Bron: https://www.bertha-dudde.org/nl/proclamation/0897
0897 Goddelijke genade
4 mei 1939: Boek 18
Hoor de goddelijke stem: De mens moet door de strijd met zichzelf sterker worden en alle levensproeven proberen te doorstaan. Er staat hem immers altijd geestelijke kracht ten dienste en onophoudelijk omgeven geestelijke vrienden hem, die bereid zijn om hulp te bieden en slechts wachten op zijn roep. En zo mag jij steeds maar jouw gedachten vragend tot hen wenden, en je ontkomt aan elke nood en gevaar.
En ontvang nu: De goddelijke genade, en met haar het erbarmen en de liefde van de Vader in de hemel, komt elk mens in die mate toe, dat deze volkomen vrij kan worden van alle aardse boeien en elk verlangen, dat het materiële leven betreft. De Vader in de hemel geeft voortdurend en Zijn genade raakt niet uitgeput. Alleen mag daar van menselijke zijde niet achteloos aan voorbij worden gegaan, maar ze moet bewust begeerd en ontvangen worden. Alleen dan is het mensenkind tegen elke aanvechting opgewassen, want hij is niet alleen overwinnaar, maar de goddelijke kracht openbaart zich aan het mensenkind. En de mens is dan met gemak in staat om te overwinnen, wat hem voorheen onoverwinnelijk leek.
De mens kan het begrip ‘genade’ niet in zijn diepste betekenis begrijpen. Het is een zo buitengewoon doen toekomen van goddelijke kracht, het is een voortdurend overdragen van geestelijke kracht. Het is een bewijs van eeuwig durende liefde en goddelijke erbarming. En als de mens in de genade van God leeft, is hij door een onzichtbare bescherming omgeven. Hij verlangt naar de schenking van goddelijke kracht en wordt hier als het ware door gegrepen, zodat al zijn handelen en denken bepaald wordt door de goddelijke wil.
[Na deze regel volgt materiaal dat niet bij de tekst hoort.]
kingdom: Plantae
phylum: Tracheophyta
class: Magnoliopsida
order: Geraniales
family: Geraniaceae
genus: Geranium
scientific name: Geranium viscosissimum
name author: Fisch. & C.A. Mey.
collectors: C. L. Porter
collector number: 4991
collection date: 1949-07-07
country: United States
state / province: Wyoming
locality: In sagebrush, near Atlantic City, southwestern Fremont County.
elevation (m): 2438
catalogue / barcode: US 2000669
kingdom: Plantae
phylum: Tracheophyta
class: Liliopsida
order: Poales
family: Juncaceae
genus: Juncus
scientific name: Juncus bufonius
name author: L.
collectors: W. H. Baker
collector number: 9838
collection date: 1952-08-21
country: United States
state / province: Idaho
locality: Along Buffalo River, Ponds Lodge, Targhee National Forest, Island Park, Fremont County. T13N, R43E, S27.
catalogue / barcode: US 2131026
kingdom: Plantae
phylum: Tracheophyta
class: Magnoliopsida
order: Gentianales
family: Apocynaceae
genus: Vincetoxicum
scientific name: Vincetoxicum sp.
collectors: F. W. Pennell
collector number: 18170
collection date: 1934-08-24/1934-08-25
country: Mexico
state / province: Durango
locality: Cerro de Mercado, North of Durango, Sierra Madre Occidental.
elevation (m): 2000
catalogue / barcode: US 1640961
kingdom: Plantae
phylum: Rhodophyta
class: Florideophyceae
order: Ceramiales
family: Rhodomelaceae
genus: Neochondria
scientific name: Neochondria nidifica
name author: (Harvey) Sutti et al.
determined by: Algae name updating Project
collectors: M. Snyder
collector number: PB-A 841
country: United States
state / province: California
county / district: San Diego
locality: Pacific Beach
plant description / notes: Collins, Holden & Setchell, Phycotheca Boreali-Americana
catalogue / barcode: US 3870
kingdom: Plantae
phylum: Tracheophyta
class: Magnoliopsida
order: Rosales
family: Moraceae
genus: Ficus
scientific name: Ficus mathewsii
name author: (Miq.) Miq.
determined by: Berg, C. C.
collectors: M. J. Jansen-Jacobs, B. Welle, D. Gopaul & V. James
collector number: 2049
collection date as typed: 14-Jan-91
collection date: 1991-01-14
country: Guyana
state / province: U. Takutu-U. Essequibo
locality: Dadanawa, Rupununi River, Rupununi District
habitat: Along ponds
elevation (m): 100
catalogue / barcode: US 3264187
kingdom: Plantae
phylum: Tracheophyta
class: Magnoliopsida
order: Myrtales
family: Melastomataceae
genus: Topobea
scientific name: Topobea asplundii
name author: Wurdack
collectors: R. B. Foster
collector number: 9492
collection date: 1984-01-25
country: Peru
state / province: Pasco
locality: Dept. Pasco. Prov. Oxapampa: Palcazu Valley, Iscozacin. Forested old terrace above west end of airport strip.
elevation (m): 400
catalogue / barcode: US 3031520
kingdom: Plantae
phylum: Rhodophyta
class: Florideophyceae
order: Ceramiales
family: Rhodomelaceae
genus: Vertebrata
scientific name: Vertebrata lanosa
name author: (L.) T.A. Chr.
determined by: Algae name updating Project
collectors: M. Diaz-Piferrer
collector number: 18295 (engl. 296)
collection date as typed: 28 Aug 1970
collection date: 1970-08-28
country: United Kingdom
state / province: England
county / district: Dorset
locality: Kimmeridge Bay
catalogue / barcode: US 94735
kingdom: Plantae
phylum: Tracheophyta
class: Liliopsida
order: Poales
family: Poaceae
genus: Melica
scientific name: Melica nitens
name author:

De genade van God helpt hem om volgens de wil van God werkzaam te zijn.
Alleen een door en door gelovig mens kan de genade van God bewust in ontvangst nemen, want hij gelooft in God, in Zijn kracht en Zijn directe verbinding met de mensen en in de grote liefde, die zich dus door de schenking van de genade uit. Hij verlangt en ontvangt en neemt dus de uitstroming van de goddelijke liefde in zich op. En dit moet hem dan weer sterker maken en het geloof in en de liefde voor de Schepper doen toenemen en tegelijkertijd echter ook tegenstand laten bieden aan alle verdrukkingen van de kant van de aarde, want de kracht uit God is sterker dan alle vijandelijkheden van de wereld.
“Vraag, dan zullen jullie ontvangen”. En dat betreft in het bijzonder de jullie voortdurend toegekende genade, zonder welke jullie het aardse leven moeilijk de baas zouden kunnen worden. Vragen om de goddelijke genade betekent als het ware voortdurend de verbinding met de Vader in de hemel zoeken. En deze verbinding al moet jullie kracht geven, want jullie zoeken dan de geest van Degene, waarvan jullie uitgegaan zijn. Jullie wenden je zoekend naar hulp tot Hem, Wiens schepselen jullie zijn. Jullie herkennen jullie oorsprong en buigen je gewillig voor de goddelijke kracht. En zo kan ze jullie ook gegeven worden. En in zo’n mate, dat voor jullie het leven op aarde gemakkelijker te dragen lijkt en jullie zonder haperingen de opdracht op aarde kunnen vervullen.
Want aan degenen, die God liefhebben en naar Zijn kracht verlangen, geeft Hij onbegrensd. En degenen, die zich bewust aanbevolen houden voor de genade van God mogen ook onbegrensd de schenking van liefde in ontvangst nemen, die de Vader in de hemel Zijn kinderen toebedacht heeft, om de strijd op aarde voor hen gemakkelijk te maken. Want alles is aan Zijn genade gelegen. En zalig zijn degenen, die om genade smeken, want ze zullen op aarde zichtbaar beschermd worden en geen andere hulp nodig hebben, dan die van boven komt, die Gods liefde en erbarming is.